The game consists of 8 worlds, or floors, each with 9 levels, or rooms, a minigame, and a DK stage. In addition to these levels are the Roof, which consists entirely of the final DK stage, and the Basement, which consists of two extra boss stages that are only accessible by earning 40 Silver stars and 40 Gold stars. When a chain of Mini-Marios enters the door at the end, a combo occurs, meaning 1000 for the first, 2000 for the second, 4000 for the third, etc. If the stage contains a Gold Mini-Mario and it is the end of the chain, the point bonus doubles. For instance, if there are two normal Mini-Marios and a Gold Mini-Mario in a stage, and they enter in that order, the points will go like this: 1000, 2000, 8000. At the end of every room, the player's score is tallied up with 100 points for each second remaining. The player may also earn any combination of three bonuses: All Minis, which means every Mini-Mario made it into the door; Perfect Chain, which means that there was no break between Mini-Marios entering the door; and Nonstop, which means that at least 1 Mini-Mario was not stopped by being tapped with the stylus (stopping on elevators or waiting for platforms don't ruin this bonus).
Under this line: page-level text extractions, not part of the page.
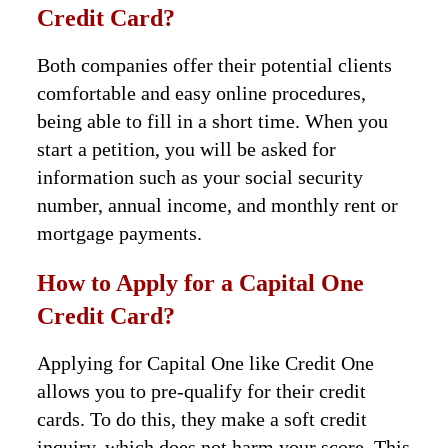
Credit Card?
Both companies offer their potential clients
comfortable and easy online procedures,
being able to fill in a short time. When you
start a petition, you will be asked for
information such as your social security
number, annual income, and monthly rent or
mortgage payments.
How to Apply for a Capital One
Credit Card?
Applying for Capital One like Credit One
allows you to pre-qualify for their credit
cards. To do this, they make a soft credit
inquiry, which does not harm your score. This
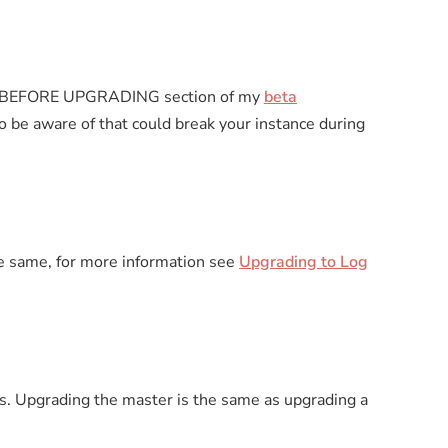
 the BEFORE UPGRADING section of my
beta
 be aware of that could break your instance during
e same, for more information see
Upgrading to Log
s. Upgrading the master is the same as upgrading a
There are three medals, or stars, that can be earned upon meeting their requirements; Bronze, Silver, and Gold. However, it is possible to not earn a star at all.
In each room there are cards and coins. Collecting all nine cards in a floor will spell out MINIMARIO and unlock that floor's minigame. The minigame involves tapping ShyGuys as they come out of pipes and avoiding the Bob-Ombs that occasionally come out as well. There are two types of coins: small and large. Small coins are worth 50 points and large ones are worth 500. Collecting coins will definitely help in meeting the score required for a Gold Star.
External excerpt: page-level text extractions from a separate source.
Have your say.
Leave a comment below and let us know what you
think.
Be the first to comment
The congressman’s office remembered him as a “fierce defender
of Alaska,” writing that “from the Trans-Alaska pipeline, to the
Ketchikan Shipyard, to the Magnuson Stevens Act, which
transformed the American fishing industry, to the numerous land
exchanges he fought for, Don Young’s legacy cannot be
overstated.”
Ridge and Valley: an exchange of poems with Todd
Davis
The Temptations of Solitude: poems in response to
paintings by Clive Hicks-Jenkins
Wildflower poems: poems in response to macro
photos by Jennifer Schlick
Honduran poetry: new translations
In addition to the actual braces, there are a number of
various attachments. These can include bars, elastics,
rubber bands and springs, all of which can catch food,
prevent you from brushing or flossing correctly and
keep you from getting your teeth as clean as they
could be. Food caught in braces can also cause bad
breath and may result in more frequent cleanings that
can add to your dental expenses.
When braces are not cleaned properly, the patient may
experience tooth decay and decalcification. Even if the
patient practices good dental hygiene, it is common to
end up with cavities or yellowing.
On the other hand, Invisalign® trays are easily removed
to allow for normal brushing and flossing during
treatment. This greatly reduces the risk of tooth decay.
The DK stages play a bit differently than the main game. In these stages the bottom screen shows a cannon loaded with a Mini-Mario, a belt upon which the cannon moves on, and a button labeled Shoot that the player must tap to fire the Mini-Mario. The top screen shows your remaining hits, which depends on how many Mini-Marios the player led to the door throughout the entire floor, DK's remaining hits, which always starts out at 6, DK's location, and objects the player needs to hit with a Mini-Mario in order to damage him. If a Mini-Mario collides with DK's side, that will damage him as well. The only way to get lose your own health is if your Mini-Mario is hit with an object or if DK breaks it. DK's movement varies with the stage. In some, it is like the shell game in that there are three locations he can appear and you can somewhat guess where based on a pattern. In the others, he is on a swinging platform that will kill a Mini-Mario if the Mini-Mario collides with it. Floor 8's DK Stage involves him moving between vines. Once the player hits DK 6 times, the stage ends and the score is tallied up with 100 points for each second remaining and 1000 points for each surviving Mini-Mario. The extra 3 DK stages are modeled after stages in the original Donkey Kong arcade game.